So I just finished Austin Kleon’s Steal Like an Artist. It’s a super quick read. Mostly pictures and quotes. I think I read the whole thing in two sittings (maybe 2-3 hours in total). Kleon’s tone is pretty straightforward. There isn’t a lot of flowery writing or long stories. Mostly just graphics and maxims that serve to inspire you to practice your art . . . whatever that art may be.
In Kleon’s mind, the key to creativity isn’t coming up with something ‘new’ out of thin air but borrowing ideas from those you admire and making them your own. He points to a lot of musicians that do this. I’m sure there are a ton of writers who do the same. He writes a good deal about family trees and genealogy. Applied to art, it’s best practice to study artists you enjoy (substitute artist for musician, writer, tech mogul, whatever) and emulate them. It isn’t plagiarism or copying because invariably as you attempt to replicate their work, you will discover your own voice along the way. When I used to play drums, I used to think that I sounded a lot different than the other kids in my class. Part of that was because they had more experience than I did, but the other part of it was that I really did sound different. I spent all my time attempting learn every Led Zeppelin groove I could possibly master. I never ended up sounding like John Bonham, but I did learn a bunch of little tricks and embellishments that I could add to whatever grooves I could play and I think (hope) that people enjoyed that when I played for them.

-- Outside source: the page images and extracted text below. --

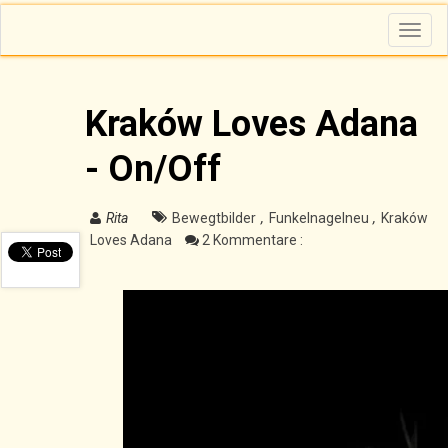
T
o
g
g
l
e
n
Kraków Loves Adana
a
v
i
- On/Off
g
a
t
i
o
Rita
Bewegtbilder
,
Funkelnagelneu
,
Kraków
n
Loves Adana
2 Kommentare :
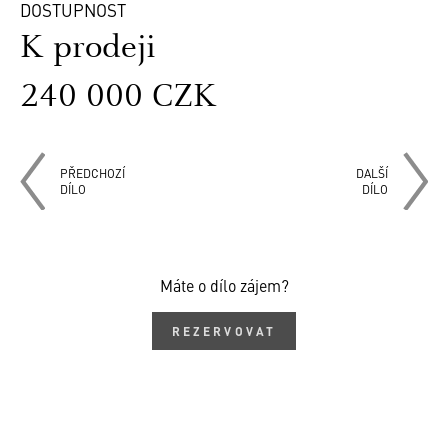
DOSTUPNOST
K prodeji
240 000 CZK
PŘEDCHOZÍ
DALŠÍ
DÍLO
DÍLO
Máte o dílo zájem?
REZERVOVAT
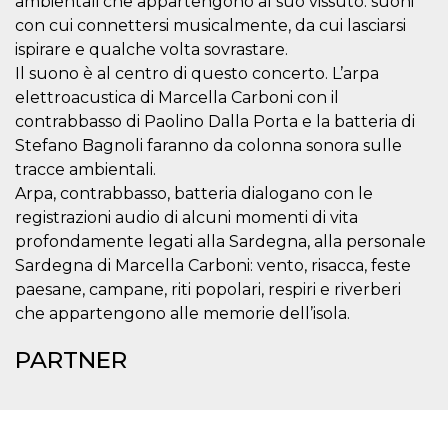
ambientali che appartengono al suo vissuto: suoni
per un utente
con cui connettersi musicalmente, da cui lasciarsi
tra le pagine.
ispirare e qualche volta sovrastare.
CookieScriptConsent
4
Questo cookie
CookieScript
settimane
viene utilizzato
oooh.events
Il suono è al centro di questo concerto. L’arpa
2 giorni
dal servizio
elettroacustica di Marcella Carboni con il
Cookie-
Script.com per
contrabbasso di Paolino Dalla Porta e la batteria di
ricordare le
preferenze di
Stefano Bagnoli faranno da colonna sonora sulle
consenso sui
tracce ambientali.
cookie dei
visitatori. È
Arpa, contrabbasso, batteria dialogano con le
necessario che il
banner dei
registrazioni audio di alcuni momenti di vita
cookie di
Cookie-
profondamente legati alla Sardegna, alla personale
Script.com
Sardegna di Marcella Carboni: vento, risacca, feste
funzioni
correttamente.
paesane, campane, riti popolari, respiri e riverberi
m
1 anno 1
Questo cookie
Stripe
che appartengono alle memorie dell’isola.
mese
viene
m.stripe.com
generalmente
utilizzato per le
PARTNER
prestazioni e
l'ottimizzazione
dei servizi di
elaborazione
dei pagamenti,
facilitando la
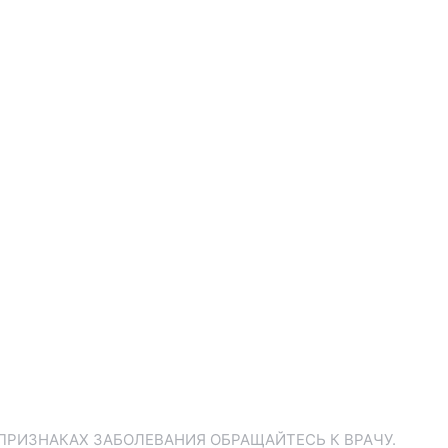
ПРИЗНАКАХ ЗАБОЛЕВАНИЯ ОБРАЩАЙТЕСЬ К ВРАЧУ.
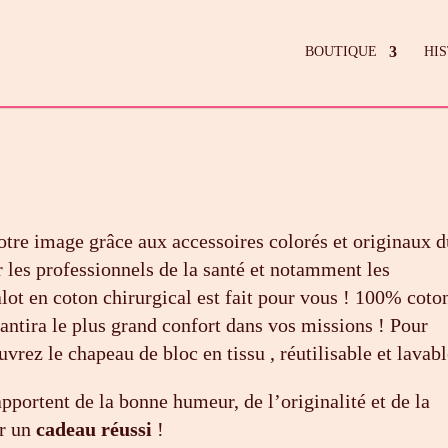
BOUTIQUE
HI
otre image grâce aux accessoires colorés et originaux 
 les professionnels de la santé et notamment les
 calot en coton chirurgical est fait pour vous ! 100% coto
rantira le plus grand confort dans vos missions ! Pour
rez le chapeau de bloc en tissu , réutilisable et lavabl
pportent de la bonne humeur, de l’originalité et de la
r un
cadeau réussi
!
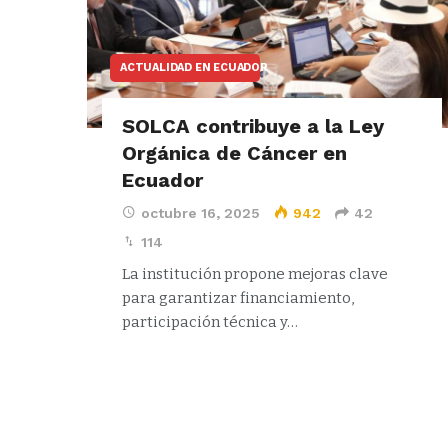
ACTUALIDAD EN ECUADOR
SOLCA contribuye a la Ley
Orgánica de Cáncer en
Ecuador
octubre 16, 2025
942
42
114
La institución propone mejoras clave
para garantizar financiamiento,
participación técnica y…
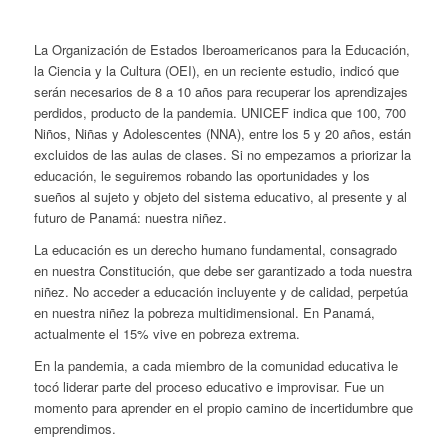
La Organización de Estados Iberoamericanos para la Educación,
la Ciencia y la Cultura (OEI), en un reciente estudio, indicó que
serán necesarios de 8 a 10 años para recuperar los aprendizajes
perdidos, producto de la pandemia. UNICEF indica que 100, 700
Niños, Niñas y Adolescentes (NNA), entre los 5 y 20 años, están
excluidos de las aulas de clases. Si no empezamos a priorizar la
educación, le seguiremos robando las oportunidades y los
sueños al sujeto y objeto del sistema educativo, al presente y al
futuro de Panamá: nuestra niñez.
La educación es un derecho humano fundamental, consagrado
en nuestra Constitución, que debe ser garantizado a toda nuestra
niñez. No acceder a educación incluyente y de calidad, perpetúa
en nuestra niñez la pobreza multidimensional. En Panamá,
actualmente el 15% vive en pobreza extrema.
En la pandemia, a cada miembro de la comunidad educativa le
tocó liderar parte del proceso educativo e improvisar. Fue un
momento para aprender en el propio camino de incertidumbre que
emprendimos.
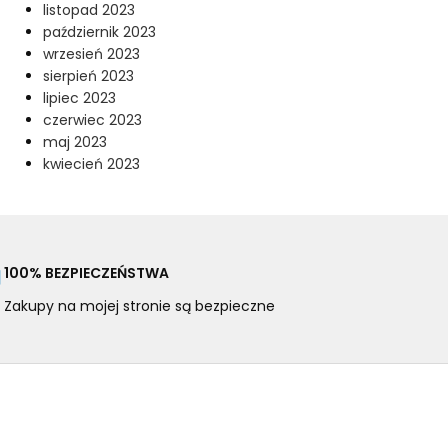
listopad 2023
październik 2023
wrzesień 2023
sierpień 2023
lipiec 2023
czerwiec 2023
maj 2023
kwiecień 2023
100% BEZPIECZEŃSTWA
Zakupy na mojej stronie są bezpieczne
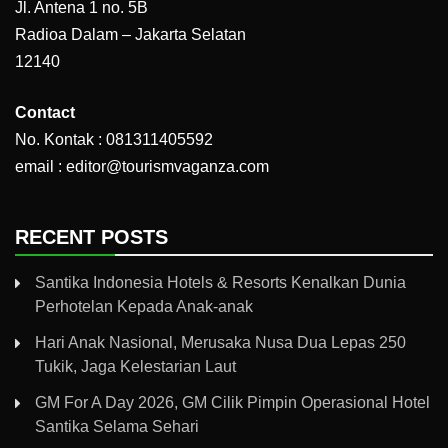
Jl. Antena 1 no. 5B
Radioa Dalam – Jakarta Selatan
12140
Contact
No. Kontak : 081311405592
email : editor@tourismvaganza.com
RECENT POSTS
Santika Indonesia Hotels & Resorts Kenalkan Dunia
Perhotelan Kepada Anak-anak
Hari Anak Nasional, Merusaka Nusa Dua Lepas 250
Tukik, Jaga Kelestarian Laut
GM For A Day 2026, GM Cilik Pimpin Operasional Hotel
Santika Selama Sehari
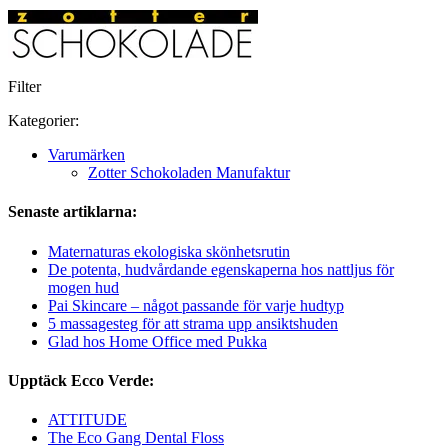
Filter
Kategorier:
Varumärken
Zotter Schokoladen Manufaktur
Senaste artiklarna:
Maternaturas ekologiska skönhetsrutin
De potenta, hudvårdande egenskaperna hos nattljus för
mogen hud
Pai Skincare – något passande för varje hudtyp
5 massagesteg för att strama upp ansiktshuden
Glad hos Home Office med Pukka
Upptäck Ecco Verde:
ATTITUDE
The Eco Gang Dental Floss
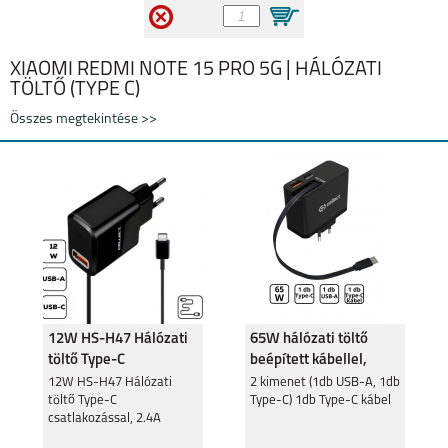
MI 11I
MI 11 LITE 4G
XIAOMI REDMI NOTE 15 PRO 5G | HÁLÓZATI
TÖLTŐ (TYPE C)
Összes megtekintése >>
MI 11 LITE 5G
REDMI 9T
12W HS-H47 Hálózati
65W hálózati töltő
töltő Type-C
beépített kábellel,
MI 10T LITE
MI 10T PRO
csatlakozó,2.4A
Fekete
12W HS-H47 Hálózati
2 kimenet (1db USB-A, 1db
töltő Type-C
Type-C) 1db Type-C kábel
csatlakozással, 2.4A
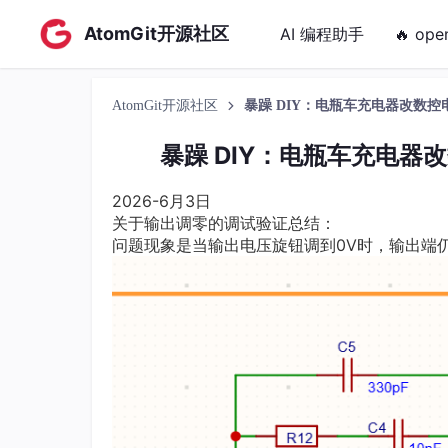
AtomGit开源社区
AI 编程助手
🔥 ope
AtomGit开源社区
暴躁 DIY：电瓶车充电器改数控电
暴躁 DIY：电瓶车充电器
2026-6月3日
关于输出调零的调试验证总结：
问题现象是当输出电压旋钮调到0V时，输出端仍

As I got more experienced as a drummer, I started looking at other musicians and trying to learn my favorite aspects of their playing. I would ‘steal’ a drum fill from Neil Peart (although it never sounded as cool as he did) or subdivide triplets on the snare drum with ghost notes like Bernard Purdie (also do yourself a favor and just watch this video of Purdie teaching a shuffle groove. it’s hilarious). This is the type of thing that Kleon argues you can do no matter what art, industry, job, or position you’re in.
Now, I believe a lot of people are already doing this sort of thing without really knowing that is what is going on. Steal Like an Artist really just brings this idea to the forefront of your consciousness. So that you can choose who you study and what pieces you steal. So you can choose which of your goals is accomplished by this work. Perhaps the most important thing to take away from Kleon’s book though is:
“Don’t wait until you know who you are to get started.”
Just go for it. Do a little bit of it everyday and as you do you’ll begin to see what things you want to ‘steal’ from others. And what things are uniquely yours. Of course there is a bunch of other stuff in this book but what I’ve outlined so far is the stuff that resonated with me the most. Pretty neat stuff really. Now I just have to figure out what my ‘art’ is and who I want to study. Oh and read the next book: Show Your Work.